So perhaps a better way to determine which articles are pulling their weight and which are not is to analyze the publications they appear in. Over those 8 months, I published articles in 21 different publications. Did the 80/20 rule correspond to publications as well?

It didn’t correspond to the number of articles, since 150 articles appeared in a single publication (The Daily Cuppa). However, I’m a featured author there, and the editor publishes one article by me at the same time every day. So that throws all the statistics out the window.

Of the 147 other articles published over those 8 months, 59 were published by Getting Ready for the New Day, which was my own publication. So those don’t statistically count, either. I also self-published 5 other articles.

So, looking at the 83 articles published in other people’s publications that I did not have a committed relationship with, how did they compute?

By ratio of stories published

80% of the 83 articles would be about 66 articles. So, did 20% of the 19 publications publish around 66 articles?

20% of 19 publications is around 4 publications. The top 4 publications published, respectively, 15, 11, 8, and 7 articles. That comes out to 41 articles, or about 49% of the total. That would be a 49/20 ratio.

So, while the number of articles per publication is definitely distributed unevenly, it’s nowhere close to an 80/20 ratio.

This makes sense, because I tried many of these publications with 1 or 2 articles before determining that they weren’t worth the effort of writing for. (The worst-paying market averaged .11 per article. That’s a total waste of time, because it means no one is reading what I write.)

By ratio of earnings

Again, only looking at those 83 articles in 19 publications, how did they fare by ratio of earnings?

The top 4 publications earned 77% of the total earnings for those 83 articles. (In case you wondered, they published a total of 25 articles.) That’s a 77/20 ratio, which is pretty close to 80/20.

Questions to answer:
- 1) List each distinct ratio in the article on publication statistics that is written as two numbers separated by a slash.
- 2) Carry on with the article on applying the 80/20 rule to publications, starting after its final sentence.

Supplied information:

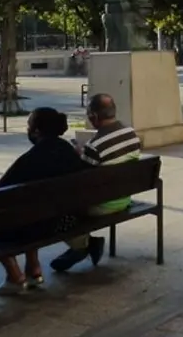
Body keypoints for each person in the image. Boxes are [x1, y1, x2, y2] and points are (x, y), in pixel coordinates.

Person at [0, 107, 85, 295]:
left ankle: (15, 277)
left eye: (29, 125)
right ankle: (34, 270)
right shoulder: (68, 150)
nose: (28, 129)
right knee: (33, 212)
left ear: (36, 130)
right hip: (67, 220)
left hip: (42, 225)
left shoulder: (30, 159)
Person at [50, 93, 142, 272]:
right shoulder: (131, 133)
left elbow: (82, 177)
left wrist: (79, 153)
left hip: (102, 205)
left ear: (95, 116)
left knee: (56, 210)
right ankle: (87, 243)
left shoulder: (95, 146)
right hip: (123, 198)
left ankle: (81, 246)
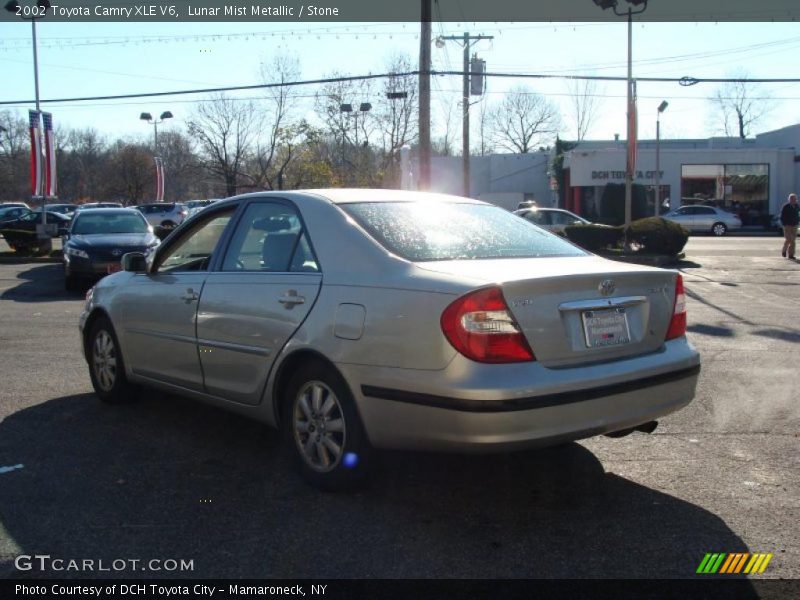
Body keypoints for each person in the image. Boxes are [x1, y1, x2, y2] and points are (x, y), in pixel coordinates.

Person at [780, 192, 799, 259]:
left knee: (792, 240)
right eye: (791, 198)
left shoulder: (797, 206)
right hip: (787, 226)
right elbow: (782, 216)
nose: (793, 200)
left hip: (795, 225)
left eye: (794, 198)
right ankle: (784, 251)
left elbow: (798, 214)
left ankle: (790, 255)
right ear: (789, 199)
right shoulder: (786, 206)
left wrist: (798, 221)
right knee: (789, 239)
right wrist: (784, 224)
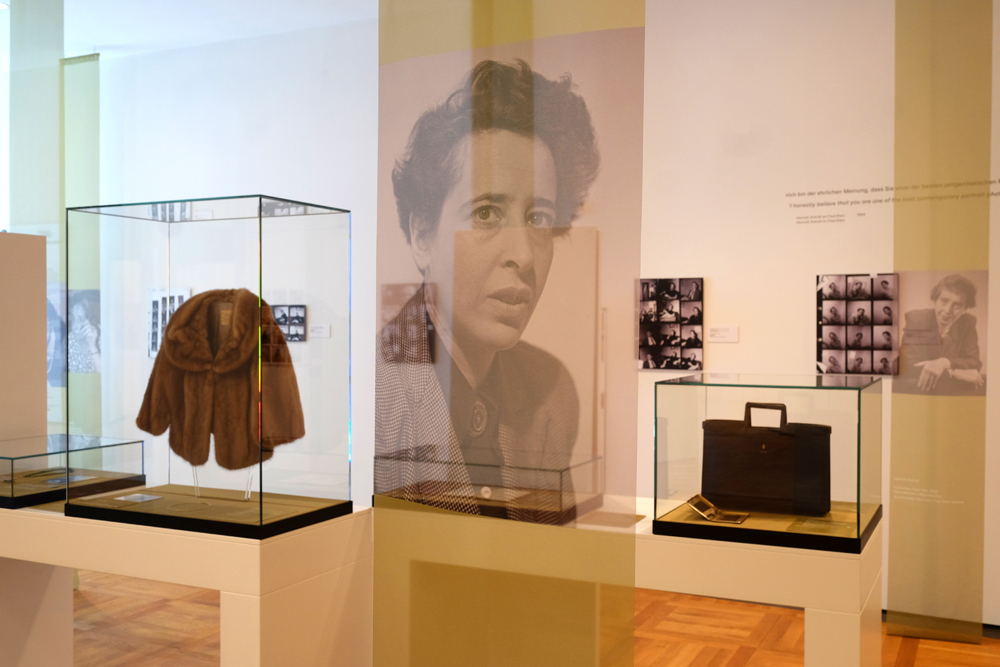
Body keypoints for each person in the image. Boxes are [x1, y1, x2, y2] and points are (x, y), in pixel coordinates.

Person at [376, 59, 599, 523]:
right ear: (422, 235)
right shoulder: (371, 400)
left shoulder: (552, 392)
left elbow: (557, 568)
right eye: (485, 214)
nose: (524, 253)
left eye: (538, 218)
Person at [900, 274, 984, 394]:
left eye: (957, 305)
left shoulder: (967, 323)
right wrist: (954, 373)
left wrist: (944, 362)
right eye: (944, 301)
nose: (947, 310)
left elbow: (974, 363)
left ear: (965, 308)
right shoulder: (917, 320)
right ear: (935, 300)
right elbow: (908, 365)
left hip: (949, 391)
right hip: (915, 390)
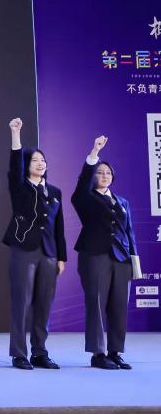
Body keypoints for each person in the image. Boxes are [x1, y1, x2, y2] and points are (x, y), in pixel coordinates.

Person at [1, 118, 66, 370]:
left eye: (43, 160)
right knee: (21, 302)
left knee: (44, 304)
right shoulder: (20, 186)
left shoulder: (55, 192)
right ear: (27, 165)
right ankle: (19, 353)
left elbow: (59, 227)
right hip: (24, 250)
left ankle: (40, 352)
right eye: (35, 160)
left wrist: (61, 257)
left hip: (49, 254)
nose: (40, 163)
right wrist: (15, 134)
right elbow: (14, 164)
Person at [72, 134, 140, 370]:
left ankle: (115, 352)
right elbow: (83, 182)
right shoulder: (85, 197)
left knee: (119, 307)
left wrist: (134, 262)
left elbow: (129, 232)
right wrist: (94, 153)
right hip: (94, 256)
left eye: (108, 173)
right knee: (97, 305)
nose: (104, 176)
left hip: (122, 259)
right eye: (100, 172)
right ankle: (98, 354)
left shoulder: (123, 202)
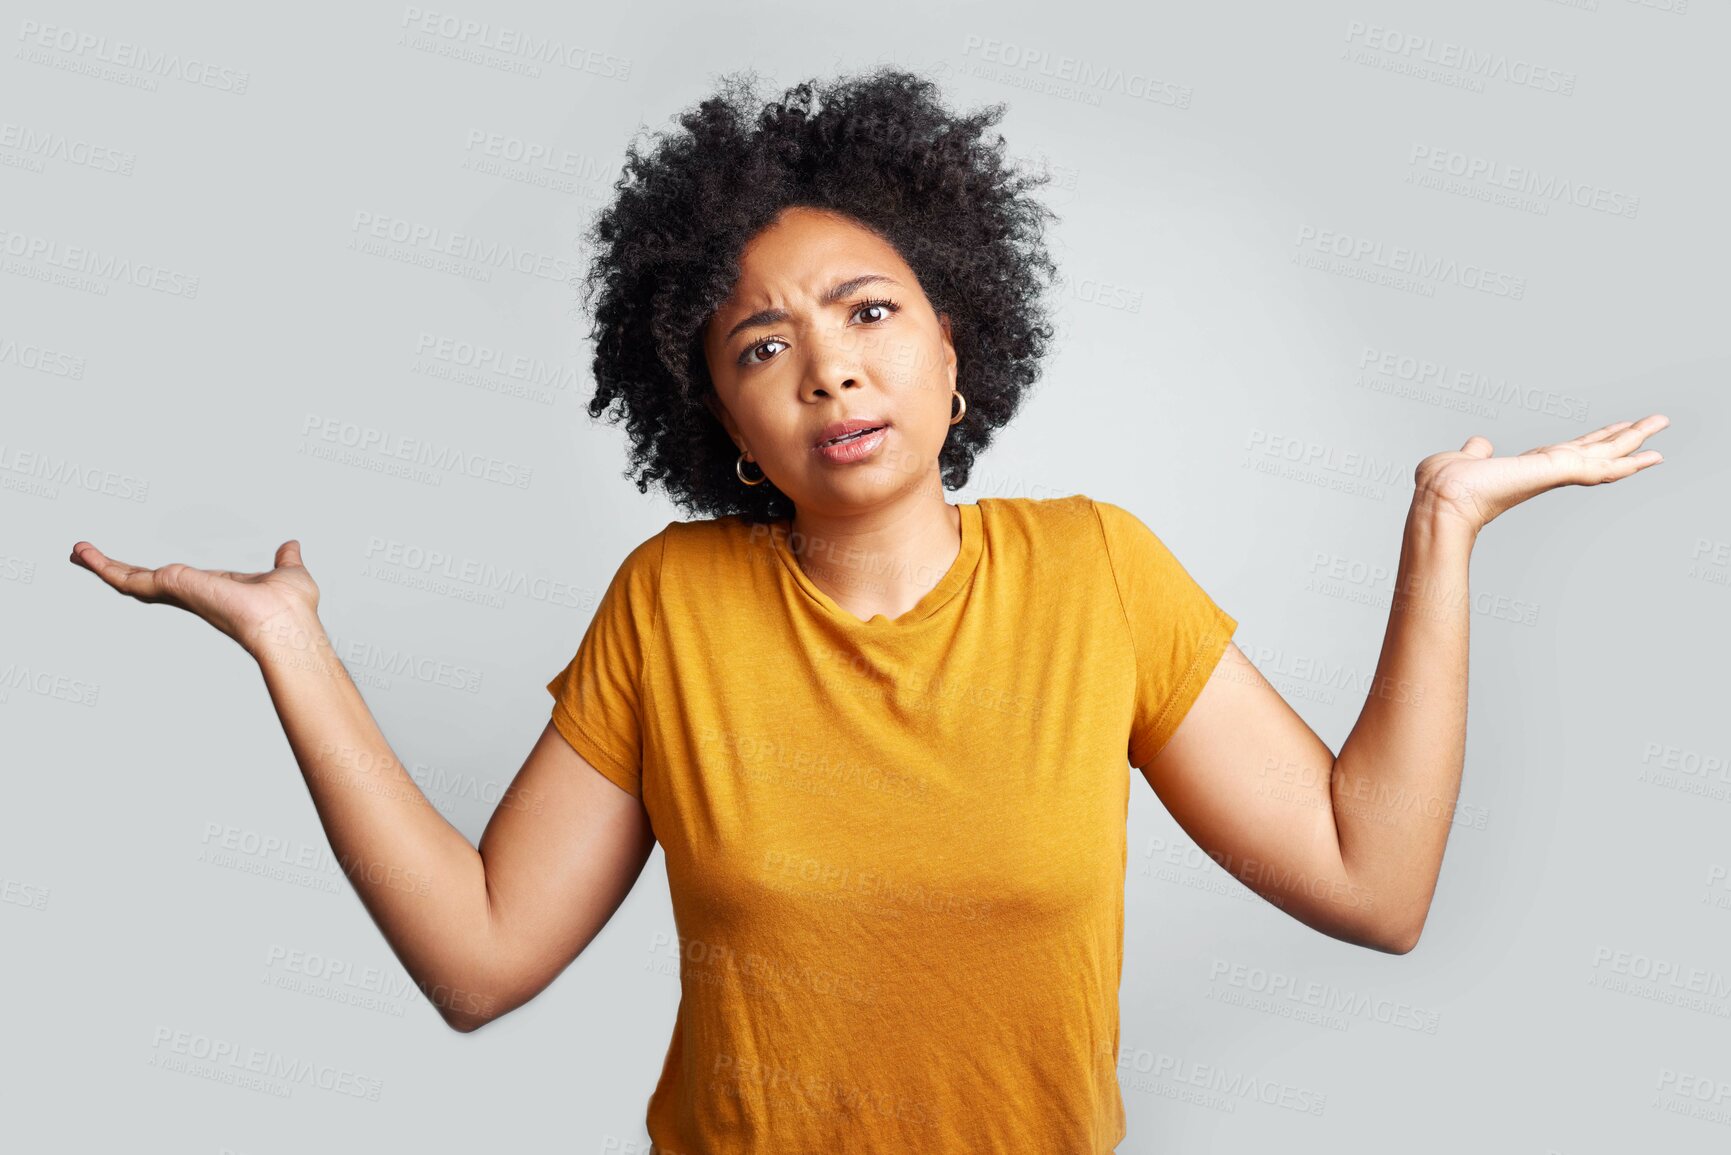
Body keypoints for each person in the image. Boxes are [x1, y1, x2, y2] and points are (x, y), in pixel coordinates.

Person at [69, 67, 1670, 1154]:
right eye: (761, 345)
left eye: (868, 311)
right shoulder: (673, 609)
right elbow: (483, 961)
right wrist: (294, 650)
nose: (828, 364)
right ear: (718, 424)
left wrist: (1441, 531)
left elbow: (1372, 882)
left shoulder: (1098, 573)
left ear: (956, 347)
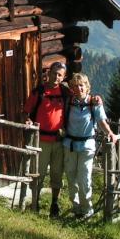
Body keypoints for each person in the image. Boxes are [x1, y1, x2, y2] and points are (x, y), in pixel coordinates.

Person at [63, 72, 117, 219]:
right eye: (75, 86)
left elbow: (101, 122)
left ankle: (87, 209)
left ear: (87, 87)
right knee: (71, 177)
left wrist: (110, 133)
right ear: (72, 88)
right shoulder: (68, 102)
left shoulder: (94, 103)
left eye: (82, 85)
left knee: (84, 178)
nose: (79, 88)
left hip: (87, 145)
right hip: (70, 145)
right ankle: (76, 208)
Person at [23, 61, 69, 218]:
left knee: (57, 174)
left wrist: (95, 99)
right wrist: (27, 121)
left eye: (59, 75)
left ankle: (54, 204)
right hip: (40, 140)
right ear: (48, 73)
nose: (55, 77)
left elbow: (82, 97)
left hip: (58, 141)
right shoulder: (39, 91)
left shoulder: (65, 93)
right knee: (38, 174)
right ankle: (34, 203)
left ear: (63, 77)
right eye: (54, 73)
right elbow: (26, 112)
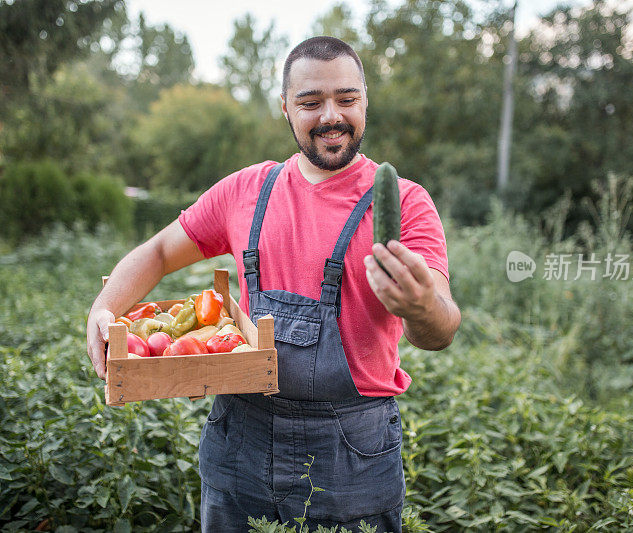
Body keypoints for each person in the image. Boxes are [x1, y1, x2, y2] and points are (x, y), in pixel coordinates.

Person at [86, 36, 461, 532]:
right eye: (310, 102)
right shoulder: (246, 190)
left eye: (346, 99)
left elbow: (440, 329)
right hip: (239, 442)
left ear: (365, 100)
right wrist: (102, 308)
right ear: (285, 107)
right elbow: (157, 252)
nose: (331, 115)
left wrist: (418, 306)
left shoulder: (405, 203)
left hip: (351, 455)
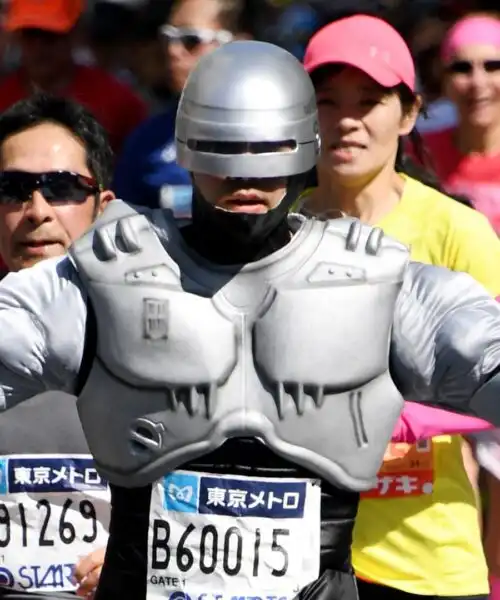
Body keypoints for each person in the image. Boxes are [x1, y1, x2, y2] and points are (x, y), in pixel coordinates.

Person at [1, 40, 500, 600]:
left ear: (302, 150)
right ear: (189, 148)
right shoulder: (102, 281)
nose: (245, 178)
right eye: (223, 148)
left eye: (268, 149)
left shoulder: (376, 282)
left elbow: (478, 344)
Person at [300, 14, 499, 600]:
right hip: (300, 557)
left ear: (409, 113)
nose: (348, 119)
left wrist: (407, 414)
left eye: (370, 100)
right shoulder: (276, 232)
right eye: (328, 100)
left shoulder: (458, 231)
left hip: (430, 564)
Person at [0, 94, 115, 599]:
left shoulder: (172, 342)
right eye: (14, 189)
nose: (37, 211)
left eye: (63, 187)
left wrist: (138, 556)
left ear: (103, 206)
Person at [112, 0, 254, 214]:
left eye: (191, 40)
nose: (172, 51)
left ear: (239, 45)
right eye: (167, 38)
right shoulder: (146, 141)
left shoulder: (279, 132)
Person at [0, 0, 148, 155]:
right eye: (30, 34)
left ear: (75, 34)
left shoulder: (118, 101)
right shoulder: (4, 99)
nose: (39, 48)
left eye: (50, 36)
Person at [422, 14, 500, 233]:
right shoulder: (419, 156)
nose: (478, 81)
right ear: (444, 80)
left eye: (492, 66)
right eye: (462, 68)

Results of the exercise:
- 1) 80/20, 49/20, 77/20

- 2)
Within a publication

Just for giggles, I also analyzed the results within a single publication. In this case, I analyzed my articles for Start It Up and Feedium.

Start It Up published 4 articles, including my #1 article, which earned $106.05. In descending order, other articles earned $12.81, $4.67, and $1.79. The ratio for earnings in this case is 85/25. (You can’t do 20% with only 4 articles.)

Feedium published 15 of my articles, so 20% would be 3 articles. The top earner in that publication made 30.34, with articles 2 and 3 earning 6.27 and 4.82, respectively. There was kind of a clump in the mid 4-dollar range, with another one earning 4.64 and a third earning 4.35. So I also figured out the ratio for the top 5 (33%) of articles.

Feedium’s ratio for the top 3 was 66/20. The ratio for the top 5 was 81/33.

To me, that indicates that the earnings in Start It Up were more wildly variable, while the earnings from Feedium were a little more predictable. There was still a wide swing in results from Feedium, since the lowest earning article made only $.19. But 4/5 of them earned at least $1.

What does this all mean?

The 80/20 rule is good for figuring out where you should focus your time, and where you should stop wasting time.

Of the 19 publications, 9 averaged less than a dollar per story in earnings. 1 of those was a new publication, so it might pick up. But the other 8 are off my list of places to write for.

My 4 best publications, in terms of total revenue, were Start It Up, Feedium, Catness, and The Writing Cooperative. These were also the best on average, averaging at least $4 per article, although as shown above, the actual earnings per article varied widely within a publication.

In the future, I should try to write more long articles about startups, writing on Medium, cats, and my career as a fiction writer.

The Daily Cuppa articles don’t pay much per article, since they’re short forms, but I can write a week’s worth in a few hours. They’re great for reader engagement, picking up new followers, and other non-financial metrics.

How you can use this for your writing?

This is part you really care about, isn’t it? What does this mean for your future writing on Medium?

You can either go through all of the articles you’ve published to date, or if you’ve been writing for a while, pick the top few articles in each month. If you published 20 articles in a month, the 4 best performing articles would be your top 20%.

Figure out how much your top 20% of articles earned. Then divide that by the total amount of money you earned from Medium (not counting any bonuses). That gives you a ratio of X/20.

The closer the ratio is to 20/20, the more evenly your articles perform. In that case, you’re already pretty optimized. Try new topics or new publications, and see if you can find something that performs better than your current standard.

The closer the ratio is to 100/20, the more your earnings are determined by those top 20% of articles. Figure out if there are particular publications, topics, or formats that are common to those top performers. Then do more of them.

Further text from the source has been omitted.